(Data entries)
※ ※ ※
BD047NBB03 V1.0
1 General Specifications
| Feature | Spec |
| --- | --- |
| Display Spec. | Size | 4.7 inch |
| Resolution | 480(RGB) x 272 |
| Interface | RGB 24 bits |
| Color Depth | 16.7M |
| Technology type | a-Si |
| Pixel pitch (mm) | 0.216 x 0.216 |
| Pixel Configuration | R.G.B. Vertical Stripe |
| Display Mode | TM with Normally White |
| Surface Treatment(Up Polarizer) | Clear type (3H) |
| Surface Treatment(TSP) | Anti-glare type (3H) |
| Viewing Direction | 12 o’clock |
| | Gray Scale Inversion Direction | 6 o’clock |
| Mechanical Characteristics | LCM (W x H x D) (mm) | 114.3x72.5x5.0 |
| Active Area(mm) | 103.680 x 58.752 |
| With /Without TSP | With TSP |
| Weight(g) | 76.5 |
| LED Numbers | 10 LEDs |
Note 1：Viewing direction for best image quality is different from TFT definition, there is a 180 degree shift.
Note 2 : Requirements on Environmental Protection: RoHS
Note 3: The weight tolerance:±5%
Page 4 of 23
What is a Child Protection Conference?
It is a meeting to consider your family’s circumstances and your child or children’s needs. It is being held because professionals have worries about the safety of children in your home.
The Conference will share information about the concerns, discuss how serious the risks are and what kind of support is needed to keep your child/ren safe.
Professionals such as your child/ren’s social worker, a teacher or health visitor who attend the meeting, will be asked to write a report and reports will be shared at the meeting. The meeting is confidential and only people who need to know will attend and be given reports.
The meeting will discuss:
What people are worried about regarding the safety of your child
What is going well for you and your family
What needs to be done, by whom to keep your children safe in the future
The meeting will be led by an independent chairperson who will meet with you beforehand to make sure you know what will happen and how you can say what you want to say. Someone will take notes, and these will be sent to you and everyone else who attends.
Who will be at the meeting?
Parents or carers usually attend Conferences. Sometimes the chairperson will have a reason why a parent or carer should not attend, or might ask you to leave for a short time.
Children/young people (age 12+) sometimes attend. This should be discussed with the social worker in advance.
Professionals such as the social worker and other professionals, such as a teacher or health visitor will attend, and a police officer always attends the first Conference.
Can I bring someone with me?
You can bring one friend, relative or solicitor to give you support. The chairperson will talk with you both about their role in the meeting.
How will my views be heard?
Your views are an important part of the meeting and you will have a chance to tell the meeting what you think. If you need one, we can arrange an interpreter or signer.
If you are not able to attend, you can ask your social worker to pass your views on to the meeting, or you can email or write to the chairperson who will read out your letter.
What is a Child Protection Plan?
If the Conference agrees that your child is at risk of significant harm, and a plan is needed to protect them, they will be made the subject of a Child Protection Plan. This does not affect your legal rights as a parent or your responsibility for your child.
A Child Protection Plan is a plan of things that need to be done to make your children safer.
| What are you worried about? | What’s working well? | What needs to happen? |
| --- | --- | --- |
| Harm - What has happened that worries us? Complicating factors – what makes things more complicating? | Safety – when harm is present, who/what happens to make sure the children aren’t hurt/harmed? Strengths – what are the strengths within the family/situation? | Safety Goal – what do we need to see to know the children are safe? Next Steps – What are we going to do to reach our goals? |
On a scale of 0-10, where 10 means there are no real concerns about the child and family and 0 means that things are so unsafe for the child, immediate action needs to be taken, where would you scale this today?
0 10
※ ※ ※
TASK DESCRIPTION: The expected answer is an exact copy of the lines above, beginning at the line with "Professionals such as the" and ending at the line with "What is a Child Protection Plan?", with both ends in.

ANSWER SPACE:
Professionals such as the social worker and other professionals, such as a teacher or health visitor will attend, and a police officer always attends the first Conference.
Can I bring someone with me?
You can bring one friend, relative or solicitor to give you support. The chairperson will talk with you both about their role in the meeting.
How will my views be heard?
Your views are an important part of the meeting and you will have a chance to tell the meeting what you think. If you need one, we can arrange an interpreter or signer.
If you are not able to attend, you can ask your social worker to pass your views on to the meeting, or you can email or write to the chairperson who will read out your letter.
What is a Child Protection Plan?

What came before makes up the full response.